◆ **Dataset extract**

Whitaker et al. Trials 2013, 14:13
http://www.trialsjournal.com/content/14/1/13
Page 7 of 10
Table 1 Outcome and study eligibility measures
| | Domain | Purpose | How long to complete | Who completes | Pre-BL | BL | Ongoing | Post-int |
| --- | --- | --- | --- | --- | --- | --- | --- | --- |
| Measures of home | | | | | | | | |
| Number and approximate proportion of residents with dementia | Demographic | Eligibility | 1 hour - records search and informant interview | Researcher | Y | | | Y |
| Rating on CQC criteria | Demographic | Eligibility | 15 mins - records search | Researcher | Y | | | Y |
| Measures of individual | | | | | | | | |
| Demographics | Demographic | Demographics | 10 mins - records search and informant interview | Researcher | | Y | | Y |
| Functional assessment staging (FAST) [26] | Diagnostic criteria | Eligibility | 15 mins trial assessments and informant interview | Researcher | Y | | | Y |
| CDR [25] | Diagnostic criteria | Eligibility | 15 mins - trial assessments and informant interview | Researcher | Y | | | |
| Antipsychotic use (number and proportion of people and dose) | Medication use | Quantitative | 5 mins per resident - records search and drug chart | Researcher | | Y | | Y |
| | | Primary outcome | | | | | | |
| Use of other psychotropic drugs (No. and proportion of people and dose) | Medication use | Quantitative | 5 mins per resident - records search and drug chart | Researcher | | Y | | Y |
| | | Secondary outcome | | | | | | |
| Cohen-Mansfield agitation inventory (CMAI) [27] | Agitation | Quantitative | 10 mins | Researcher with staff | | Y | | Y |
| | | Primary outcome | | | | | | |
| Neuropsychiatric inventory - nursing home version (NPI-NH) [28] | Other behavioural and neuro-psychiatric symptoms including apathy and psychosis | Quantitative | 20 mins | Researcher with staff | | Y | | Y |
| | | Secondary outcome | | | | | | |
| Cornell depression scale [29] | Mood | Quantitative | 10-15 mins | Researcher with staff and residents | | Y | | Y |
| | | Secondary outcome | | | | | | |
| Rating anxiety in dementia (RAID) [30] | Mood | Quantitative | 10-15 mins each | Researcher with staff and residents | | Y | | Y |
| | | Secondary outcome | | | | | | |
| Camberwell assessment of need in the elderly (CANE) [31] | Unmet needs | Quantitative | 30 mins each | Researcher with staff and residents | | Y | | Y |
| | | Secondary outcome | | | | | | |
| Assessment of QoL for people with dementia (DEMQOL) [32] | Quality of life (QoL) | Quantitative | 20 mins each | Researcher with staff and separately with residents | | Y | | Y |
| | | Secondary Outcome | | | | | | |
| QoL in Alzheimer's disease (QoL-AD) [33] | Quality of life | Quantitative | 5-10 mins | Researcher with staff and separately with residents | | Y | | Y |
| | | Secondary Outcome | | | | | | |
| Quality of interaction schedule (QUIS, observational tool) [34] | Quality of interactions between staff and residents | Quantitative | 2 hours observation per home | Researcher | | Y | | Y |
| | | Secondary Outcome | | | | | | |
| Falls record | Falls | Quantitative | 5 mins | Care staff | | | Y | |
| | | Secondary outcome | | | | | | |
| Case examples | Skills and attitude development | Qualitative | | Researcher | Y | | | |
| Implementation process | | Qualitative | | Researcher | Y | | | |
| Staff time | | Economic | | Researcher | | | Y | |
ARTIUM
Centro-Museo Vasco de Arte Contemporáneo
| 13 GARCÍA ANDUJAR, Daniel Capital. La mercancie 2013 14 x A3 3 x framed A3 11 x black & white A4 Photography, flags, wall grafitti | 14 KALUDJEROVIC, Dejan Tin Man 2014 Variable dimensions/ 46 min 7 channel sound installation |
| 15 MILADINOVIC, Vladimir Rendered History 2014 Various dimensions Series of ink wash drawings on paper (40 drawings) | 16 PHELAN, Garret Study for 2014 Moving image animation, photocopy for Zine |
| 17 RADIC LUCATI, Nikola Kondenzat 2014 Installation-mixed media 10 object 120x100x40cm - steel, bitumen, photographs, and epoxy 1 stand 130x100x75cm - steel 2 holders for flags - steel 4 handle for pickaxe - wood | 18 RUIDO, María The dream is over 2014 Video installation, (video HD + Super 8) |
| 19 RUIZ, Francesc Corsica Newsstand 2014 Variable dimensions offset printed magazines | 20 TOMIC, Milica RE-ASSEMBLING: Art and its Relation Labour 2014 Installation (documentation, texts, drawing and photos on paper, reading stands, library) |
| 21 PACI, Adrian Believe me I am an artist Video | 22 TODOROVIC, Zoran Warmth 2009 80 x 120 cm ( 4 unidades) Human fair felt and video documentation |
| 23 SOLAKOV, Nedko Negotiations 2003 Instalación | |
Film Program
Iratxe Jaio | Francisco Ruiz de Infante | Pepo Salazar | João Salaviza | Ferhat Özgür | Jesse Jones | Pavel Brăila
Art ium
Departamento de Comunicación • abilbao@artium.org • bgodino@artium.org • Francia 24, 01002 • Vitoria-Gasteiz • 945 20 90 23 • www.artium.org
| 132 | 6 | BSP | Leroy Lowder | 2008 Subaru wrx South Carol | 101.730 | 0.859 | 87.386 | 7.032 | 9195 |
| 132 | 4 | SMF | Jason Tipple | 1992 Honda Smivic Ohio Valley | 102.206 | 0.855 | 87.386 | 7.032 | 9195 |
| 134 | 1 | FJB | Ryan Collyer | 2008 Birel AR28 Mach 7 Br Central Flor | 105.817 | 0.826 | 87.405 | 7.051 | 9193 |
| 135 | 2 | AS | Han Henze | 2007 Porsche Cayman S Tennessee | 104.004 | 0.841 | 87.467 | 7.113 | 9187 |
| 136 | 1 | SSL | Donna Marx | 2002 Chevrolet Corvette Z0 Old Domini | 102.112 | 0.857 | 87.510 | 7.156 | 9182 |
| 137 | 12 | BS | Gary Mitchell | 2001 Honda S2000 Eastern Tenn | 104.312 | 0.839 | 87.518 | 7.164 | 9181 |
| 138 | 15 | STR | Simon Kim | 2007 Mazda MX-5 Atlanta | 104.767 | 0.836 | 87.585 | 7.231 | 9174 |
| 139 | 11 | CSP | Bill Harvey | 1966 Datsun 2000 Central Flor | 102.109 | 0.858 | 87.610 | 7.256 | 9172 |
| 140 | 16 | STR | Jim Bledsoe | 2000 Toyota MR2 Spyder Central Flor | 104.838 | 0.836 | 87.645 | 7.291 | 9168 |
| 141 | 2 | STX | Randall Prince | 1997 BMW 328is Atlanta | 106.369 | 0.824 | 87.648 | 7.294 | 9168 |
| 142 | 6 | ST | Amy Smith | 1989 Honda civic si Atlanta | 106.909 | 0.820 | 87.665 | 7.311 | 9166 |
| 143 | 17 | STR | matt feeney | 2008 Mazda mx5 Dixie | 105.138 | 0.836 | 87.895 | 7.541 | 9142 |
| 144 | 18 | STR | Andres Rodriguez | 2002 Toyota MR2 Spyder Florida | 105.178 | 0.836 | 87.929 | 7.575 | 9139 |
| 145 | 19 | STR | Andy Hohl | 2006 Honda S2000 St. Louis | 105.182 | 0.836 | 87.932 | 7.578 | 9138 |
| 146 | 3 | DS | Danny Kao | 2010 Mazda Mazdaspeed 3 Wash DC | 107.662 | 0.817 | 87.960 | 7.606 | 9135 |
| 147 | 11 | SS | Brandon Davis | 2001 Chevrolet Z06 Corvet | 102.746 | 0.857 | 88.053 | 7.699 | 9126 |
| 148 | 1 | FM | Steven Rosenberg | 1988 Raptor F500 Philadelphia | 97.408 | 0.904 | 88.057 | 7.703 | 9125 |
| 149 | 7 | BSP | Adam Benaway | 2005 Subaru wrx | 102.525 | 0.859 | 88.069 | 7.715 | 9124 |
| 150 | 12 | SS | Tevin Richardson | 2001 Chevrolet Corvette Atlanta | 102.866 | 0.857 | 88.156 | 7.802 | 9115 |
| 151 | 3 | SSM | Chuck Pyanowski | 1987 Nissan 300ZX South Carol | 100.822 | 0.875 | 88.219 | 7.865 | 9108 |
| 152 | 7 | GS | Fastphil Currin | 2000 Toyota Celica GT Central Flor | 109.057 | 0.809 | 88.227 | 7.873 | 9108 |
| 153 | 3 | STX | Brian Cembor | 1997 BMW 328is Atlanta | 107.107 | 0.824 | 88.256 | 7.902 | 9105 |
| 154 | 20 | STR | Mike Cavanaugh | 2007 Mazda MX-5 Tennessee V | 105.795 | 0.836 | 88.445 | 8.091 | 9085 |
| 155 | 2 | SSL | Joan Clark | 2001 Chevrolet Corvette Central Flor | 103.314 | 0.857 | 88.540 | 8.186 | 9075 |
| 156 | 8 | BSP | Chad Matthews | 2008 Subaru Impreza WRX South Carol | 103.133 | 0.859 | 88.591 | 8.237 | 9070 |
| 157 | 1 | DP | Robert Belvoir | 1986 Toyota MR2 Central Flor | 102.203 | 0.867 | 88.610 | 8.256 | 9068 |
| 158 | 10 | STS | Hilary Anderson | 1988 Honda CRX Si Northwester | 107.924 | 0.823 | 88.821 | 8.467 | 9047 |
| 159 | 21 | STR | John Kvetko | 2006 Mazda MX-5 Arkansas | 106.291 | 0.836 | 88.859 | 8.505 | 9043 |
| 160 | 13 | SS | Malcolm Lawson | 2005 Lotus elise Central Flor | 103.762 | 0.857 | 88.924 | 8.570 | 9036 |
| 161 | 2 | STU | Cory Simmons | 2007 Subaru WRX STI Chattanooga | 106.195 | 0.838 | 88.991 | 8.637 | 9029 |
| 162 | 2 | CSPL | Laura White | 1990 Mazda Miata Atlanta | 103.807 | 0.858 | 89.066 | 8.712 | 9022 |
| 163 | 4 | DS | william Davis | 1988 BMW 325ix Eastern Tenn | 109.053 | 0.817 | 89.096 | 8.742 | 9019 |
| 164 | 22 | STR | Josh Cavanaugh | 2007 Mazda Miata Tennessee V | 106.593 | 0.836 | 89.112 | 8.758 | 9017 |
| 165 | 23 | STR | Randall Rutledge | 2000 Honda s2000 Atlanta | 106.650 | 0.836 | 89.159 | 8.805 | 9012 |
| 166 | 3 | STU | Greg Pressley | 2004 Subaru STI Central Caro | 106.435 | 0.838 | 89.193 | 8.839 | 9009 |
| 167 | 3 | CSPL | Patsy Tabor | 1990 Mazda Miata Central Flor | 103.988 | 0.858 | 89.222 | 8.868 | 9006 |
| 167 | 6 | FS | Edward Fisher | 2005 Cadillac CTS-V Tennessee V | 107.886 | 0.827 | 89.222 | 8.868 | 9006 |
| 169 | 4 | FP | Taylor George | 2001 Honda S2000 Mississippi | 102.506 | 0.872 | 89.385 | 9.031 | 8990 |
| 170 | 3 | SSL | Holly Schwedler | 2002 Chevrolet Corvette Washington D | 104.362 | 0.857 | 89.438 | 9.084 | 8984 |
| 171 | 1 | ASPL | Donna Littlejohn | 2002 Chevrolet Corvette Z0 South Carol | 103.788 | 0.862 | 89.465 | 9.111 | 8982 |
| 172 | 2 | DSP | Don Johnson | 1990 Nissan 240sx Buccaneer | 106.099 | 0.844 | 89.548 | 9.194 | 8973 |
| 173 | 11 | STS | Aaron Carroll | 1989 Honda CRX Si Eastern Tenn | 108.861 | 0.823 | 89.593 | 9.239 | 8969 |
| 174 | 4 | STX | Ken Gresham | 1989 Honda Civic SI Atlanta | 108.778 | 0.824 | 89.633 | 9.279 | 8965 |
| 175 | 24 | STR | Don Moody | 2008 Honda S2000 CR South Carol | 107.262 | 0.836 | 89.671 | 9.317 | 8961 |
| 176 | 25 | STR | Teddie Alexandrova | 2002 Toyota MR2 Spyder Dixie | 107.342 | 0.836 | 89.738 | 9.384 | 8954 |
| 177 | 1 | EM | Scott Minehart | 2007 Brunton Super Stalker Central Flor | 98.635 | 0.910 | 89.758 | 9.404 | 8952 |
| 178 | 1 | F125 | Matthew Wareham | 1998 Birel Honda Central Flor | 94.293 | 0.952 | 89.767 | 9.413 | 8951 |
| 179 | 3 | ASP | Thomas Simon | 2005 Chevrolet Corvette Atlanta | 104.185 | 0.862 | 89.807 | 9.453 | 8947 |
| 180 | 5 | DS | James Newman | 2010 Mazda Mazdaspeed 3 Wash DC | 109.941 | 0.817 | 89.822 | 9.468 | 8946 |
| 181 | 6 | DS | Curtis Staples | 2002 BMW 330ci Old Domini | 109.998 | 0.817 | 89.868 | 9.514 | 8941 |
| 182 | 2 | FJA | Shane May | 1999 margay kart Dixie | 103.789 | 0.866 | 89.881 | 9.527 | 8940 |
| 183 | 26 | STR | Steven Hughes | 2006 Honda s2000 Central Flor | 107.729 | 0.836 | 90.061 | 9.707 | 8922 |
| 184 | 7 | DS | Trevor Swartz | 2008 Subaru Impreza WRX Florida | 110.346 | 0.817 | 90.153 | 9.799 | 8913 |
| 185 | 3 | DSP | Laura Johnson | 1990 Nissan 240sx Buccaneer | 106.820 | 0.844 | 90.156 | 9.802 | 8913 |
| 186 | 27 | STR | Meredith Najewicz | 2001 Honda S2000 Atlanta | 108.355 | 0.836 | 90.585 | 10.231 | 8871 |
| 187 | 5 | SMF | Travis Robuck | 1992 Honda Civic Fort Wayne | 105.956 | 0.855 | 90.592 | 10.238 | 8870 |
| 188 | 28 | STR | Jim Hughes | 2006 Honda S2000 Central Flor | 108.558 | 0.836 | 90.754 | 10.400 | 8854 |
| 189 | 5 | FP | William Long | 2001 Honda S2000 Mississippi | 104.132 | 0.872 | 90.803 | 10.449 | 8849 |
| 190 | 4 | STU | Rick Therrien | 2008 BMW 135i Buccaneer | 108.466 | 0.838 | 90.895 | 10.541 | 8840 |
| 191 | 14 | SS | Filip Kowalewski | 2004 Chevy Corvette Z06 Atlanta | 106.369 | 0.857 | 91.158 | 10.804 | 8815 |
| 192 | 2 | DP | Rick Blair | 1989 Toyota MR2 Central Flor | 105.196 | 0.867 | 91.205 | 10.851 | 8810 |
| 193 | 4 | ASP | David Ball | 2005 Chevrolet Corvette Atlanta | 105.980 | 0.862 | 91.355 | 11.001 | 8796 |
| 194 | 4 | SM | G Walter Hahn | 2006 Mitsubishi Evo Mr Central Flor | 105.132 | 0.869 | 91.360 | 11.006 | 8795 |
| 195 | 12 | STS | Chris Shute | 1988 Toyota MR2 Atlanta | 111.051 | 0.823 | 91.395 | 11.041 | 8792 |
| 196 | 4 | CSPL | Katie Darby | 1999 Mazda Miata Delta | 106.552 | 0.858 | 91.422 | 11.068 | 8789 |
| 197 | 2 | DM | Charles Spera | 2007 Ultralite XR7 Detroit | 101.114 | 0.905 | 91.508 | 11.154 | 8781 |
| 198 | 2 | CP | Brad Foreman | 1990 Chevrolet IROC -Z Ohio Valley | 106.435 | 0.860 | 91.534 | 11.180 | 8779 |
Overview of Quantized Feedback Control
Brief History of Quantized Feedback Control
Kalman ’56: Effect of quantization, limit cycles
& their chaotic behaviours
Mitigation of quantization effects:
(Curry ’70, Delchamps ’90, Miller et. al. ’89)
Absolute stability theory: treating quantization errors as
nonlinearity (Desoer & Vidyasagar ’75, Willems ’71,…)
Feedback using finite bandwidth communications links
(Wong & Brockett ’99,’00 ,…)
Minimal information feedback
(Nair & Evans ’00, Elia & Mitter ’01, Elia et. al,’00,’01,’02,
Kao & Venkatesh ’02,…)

◆ **What you should do**
All lines from the top of the data through the line containing "Measures of home" need to be retyped exactly, and nothing more.

◆ **Answer box**
Whitaker et al. Trials 2013, 14:13
http://www.trialsjournal.com/content/14/1/13
Page 7 of 10
Table 1 Outcome and study eligibility measures
| | Domain | Purpose | How long to complete | Who completes | Pre-BL | BL | Ongoing | Post-int |
| --- | --- | --- | --- | --- | --- | --- | --- | --- |
| Measures of home | | | | | | | | |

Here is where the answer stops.